# [Exercise brief]
Only the lines of the data below from the one with "8000 miles annually, inc" through the one with "present the true" are wanted. Repeat them exactly.

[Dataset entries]
*** Begin section ***

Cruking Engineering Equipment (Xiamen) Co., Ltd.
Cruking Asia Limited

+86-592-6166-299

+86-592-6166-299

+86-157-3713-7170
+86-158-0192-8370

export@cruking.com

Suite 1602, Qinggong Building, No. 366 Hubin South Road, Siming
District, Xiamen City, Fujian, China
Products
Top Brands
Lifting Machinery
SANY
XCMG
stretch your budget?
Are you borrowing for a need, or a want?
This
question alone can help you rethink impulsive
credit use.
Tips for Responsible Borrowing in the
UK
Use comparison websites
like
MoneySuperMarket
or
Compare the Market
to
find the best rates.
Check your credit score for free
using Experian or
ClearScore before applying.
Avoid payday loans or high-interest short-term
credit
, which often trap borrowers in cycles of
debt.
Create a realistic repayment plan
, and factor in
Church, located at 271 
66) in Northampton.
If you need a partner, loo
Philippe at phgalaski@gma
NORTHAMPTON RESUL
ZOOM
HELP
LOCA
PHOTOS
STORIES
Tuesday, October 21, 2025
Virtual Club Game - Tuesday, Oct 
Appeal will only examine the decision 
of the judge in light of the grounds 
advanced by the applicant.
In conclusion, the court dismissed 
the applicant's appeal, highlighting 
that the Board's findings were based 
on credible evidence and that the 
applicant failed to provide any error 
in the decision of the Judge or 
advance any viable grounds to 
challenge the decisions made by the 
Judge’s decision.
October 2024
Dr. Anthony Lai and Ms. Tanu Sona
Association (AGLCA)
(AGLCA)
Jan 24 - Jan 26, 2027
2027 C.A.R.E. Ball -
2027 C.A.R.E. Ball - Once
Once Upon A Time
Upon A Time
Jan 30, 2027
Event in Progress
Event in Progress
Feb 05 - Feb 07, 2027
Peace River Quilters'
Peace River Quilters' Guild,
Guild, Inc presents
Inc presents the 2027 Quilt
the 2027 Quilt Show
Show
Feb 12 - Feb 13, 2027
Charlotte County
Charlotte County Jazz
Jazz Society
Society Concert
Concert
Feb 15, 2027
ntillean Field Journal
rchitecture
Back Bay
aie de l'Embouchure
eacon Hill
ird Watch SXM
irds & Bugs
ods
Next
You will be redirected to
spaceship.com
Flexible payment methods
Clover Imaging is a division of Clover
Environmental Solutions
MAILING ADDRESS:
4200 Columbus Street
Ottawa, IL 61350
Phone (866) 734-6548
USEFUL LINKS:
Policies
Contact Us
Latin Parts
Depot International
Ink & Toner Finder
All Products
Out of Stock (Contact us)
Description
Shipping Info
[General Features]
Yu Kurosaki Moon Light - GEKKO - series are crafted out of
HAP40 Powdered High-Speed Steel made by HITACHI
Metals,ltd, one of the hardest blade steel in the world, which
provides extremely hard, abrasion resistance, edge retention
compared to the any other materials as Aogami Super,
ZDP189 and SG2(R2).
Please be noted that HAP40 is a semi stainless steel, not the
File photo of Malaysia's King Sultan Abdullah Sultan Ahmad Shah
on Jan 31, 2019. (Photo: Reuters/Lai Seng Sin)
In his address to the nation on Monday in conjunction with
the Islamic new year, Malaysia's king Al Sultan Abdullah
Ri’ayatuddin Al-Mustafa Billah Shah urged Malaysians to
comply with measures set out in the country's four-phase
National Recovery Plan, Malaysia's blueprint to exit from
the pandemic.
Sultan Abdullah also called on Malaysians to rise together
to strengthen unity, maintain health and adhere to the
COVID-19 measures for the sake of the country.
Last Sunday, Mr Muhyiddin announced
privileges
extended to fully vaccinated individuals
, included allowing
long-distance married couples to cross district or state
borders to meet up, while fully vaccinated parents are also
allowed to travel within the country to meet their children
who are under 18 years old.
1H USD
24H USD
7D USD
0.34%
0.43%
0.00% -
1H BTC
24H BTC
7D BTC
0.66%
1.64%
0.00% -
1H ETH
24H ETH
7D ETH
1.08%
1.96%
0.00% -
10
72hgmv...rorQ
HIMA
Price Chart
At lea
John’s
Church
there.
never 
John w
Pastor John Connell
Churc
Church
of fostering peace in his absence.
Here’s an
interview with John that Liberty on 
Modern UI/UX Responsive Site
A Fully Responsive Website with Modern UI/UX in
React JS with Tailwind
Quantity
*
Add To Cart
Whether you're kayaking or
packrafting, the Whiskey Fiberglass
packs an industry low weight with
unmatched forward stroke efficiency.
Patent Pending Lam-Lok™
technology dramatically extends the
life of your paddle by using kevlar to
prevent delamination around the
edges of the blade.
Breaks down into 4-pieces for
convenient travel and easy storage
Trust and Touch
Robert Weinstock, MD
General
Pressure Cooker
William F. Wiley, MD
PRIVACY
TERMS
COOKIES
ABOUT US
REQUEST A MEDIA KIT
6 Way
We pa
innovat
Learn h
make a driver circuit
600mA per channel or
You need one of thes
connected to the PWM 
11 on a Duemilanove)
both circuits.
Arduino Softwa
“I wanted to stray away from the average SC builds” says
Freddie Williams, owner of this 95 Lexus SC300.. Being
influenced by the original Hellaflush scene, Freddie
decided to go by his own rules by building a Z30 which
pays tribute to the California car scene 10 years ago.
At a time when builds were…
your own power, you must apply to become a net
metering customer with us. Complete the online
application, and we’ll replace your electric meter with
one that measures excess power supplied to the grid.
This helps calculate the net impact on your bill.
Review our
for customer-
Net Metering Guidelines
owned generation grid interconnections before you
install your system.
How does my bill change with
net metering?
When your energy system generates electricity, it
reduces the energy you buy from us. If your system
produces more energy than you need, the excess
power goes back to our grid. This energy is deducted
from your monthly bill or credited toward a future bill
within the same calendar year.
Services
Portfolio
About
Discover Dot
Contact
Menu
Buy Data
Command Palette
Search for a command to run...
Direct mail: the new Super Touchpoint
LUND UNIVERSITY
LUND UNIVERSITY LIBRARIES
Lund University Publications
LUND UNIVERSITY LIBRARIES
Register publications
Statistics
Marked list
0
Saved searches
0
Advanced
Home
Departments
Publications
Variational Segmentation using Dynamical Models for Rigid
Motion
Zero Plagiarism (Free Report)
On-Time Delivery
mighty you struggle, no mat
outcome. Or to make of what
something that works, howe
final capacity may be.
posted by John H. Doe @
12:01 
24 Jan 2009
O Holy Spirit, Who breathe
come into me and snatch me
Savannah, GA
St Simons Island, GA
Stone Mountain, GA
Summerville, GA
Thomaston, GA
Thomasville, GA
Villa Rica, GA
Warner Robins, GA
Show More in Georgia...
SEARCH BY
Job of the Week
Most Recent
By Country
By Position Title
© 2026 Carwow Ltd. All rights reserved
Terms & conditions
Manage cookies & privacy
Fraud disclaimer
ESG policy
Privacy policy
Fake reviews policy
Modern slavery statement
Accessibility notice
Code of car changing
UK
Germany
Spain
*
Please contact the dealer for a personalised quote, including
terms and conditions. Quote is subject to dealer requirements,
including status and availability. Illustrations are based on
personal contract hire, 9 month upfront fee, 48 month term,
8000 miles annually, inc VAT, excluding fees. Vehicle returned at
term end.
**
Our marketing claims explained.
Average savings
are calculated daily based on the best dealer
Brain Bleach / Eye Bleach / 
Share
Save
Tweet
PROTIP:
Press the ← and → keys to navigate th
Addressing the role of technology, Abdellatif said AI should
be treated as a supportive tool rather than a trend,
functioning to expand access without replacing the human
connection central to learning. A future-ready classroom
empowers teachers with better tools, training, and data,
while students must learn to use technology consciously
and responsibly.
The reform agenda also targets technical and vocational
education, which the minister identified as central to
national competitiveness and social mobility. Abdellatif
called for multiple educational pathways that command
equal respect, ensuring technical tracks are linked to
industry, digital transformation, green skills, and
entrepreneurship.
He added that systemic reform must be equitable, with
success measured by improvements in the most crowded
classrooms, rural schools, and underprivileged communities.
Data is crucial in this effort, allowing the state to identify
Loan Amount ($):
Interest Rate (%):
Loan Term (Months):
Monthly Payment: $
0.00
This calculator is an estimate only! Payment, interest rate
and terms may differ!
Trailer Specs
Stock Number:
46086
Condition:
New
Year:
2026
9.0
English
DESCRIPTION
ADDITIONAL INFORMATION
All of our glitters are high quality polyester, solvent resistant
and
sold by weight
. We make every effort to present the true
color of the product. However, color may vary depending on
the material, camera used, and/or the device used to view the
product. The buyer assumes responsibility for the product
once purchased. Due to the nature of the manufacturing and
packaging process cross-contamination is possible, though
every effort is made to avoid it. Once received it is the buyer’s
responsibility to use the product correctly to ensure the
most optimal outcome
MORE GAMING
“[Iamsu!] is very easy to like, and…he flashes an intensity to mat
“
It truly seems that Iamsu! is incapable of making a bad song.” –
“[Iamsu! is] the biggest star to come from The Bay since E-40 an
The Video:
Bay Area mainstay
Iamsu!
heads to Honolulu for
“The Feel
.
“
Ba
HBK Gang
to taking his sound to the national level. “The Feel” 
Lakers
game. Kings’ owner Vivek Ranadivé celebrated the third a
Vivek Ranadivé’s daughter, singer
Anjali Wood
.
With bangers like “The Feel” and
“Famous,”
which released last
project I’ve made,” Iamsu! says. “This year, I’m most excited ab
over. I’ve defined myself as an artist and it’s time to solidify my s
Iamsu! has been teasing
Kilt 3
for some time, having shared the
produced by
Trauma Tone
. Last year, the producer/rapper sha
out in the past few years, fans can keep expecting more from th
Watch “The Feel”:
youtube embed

*** End section ***

# [Response area]
8000 miles annually, inc VAT, excluding fees. Vehicle returned at
term end.
**
Our marketing claims explained.
Average savings
are calculated daily based on the best dealer
Brain Bleach / Eye Bleach / 
Share
Save
Tweet
PROTIP:
Press the ← and → keys to navigate th
Addressing the role of technology, Abdellatif said AI should
be treated as a supportive tool rather than a trend,
functioning to expand access without replacing the human
connection central to learning. A future-ready classroom
empowers teachers with better tools, training, and data,
while students must learn to use technology consciously
and responsibly.
The reform agenda also targets technical and vocational
education, which the minister identified as central to
national competitiveness and social mobility. Abdellatif
called for multiple educational pathways that command
equal respect, ensuring technical tracks are linked to
industry, digital transformation, green skills, and
entrepreneurship.
He added that systemic reform must be equitable, with
success measured by improvements in the most crowded
classrooms, rural schools, and underprivileged communities.
Data is crucial in this effort, allowing the state to identify
Loan Amount ($):
Interest Rate (%):
Loan Term (Months):
Monthly Payment: $
0.00
This calculator is an estimate only! Payment, interest rate
and terms may differ!
Trailer Specs
Stock Number:
46086
Condition:
New
Year:
2026
9.0
English
DESCRIPTION
ADDITIONAL INFORMATION
All of our glitters are high quality polyester, solvent resistant
and
sold by weight
. We make every effort to present the true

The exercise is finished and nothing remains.